> **Set task**: In the listing below, replace "Transcribe" with "Write out" wherever it occurs. Reproduce the rest of the listing without any changes.

********************

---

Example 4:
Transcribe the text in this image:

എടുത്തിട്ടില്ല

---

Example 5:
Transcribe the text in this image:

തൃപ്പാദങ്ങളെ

********************

> **Exercise output**:
---

Example 4:
Write out the text in this image:

എടുത്തിട്ടില്ല

---

Example 5:
Write out the text in this image:

തൃപ്പാദങ്ങളെ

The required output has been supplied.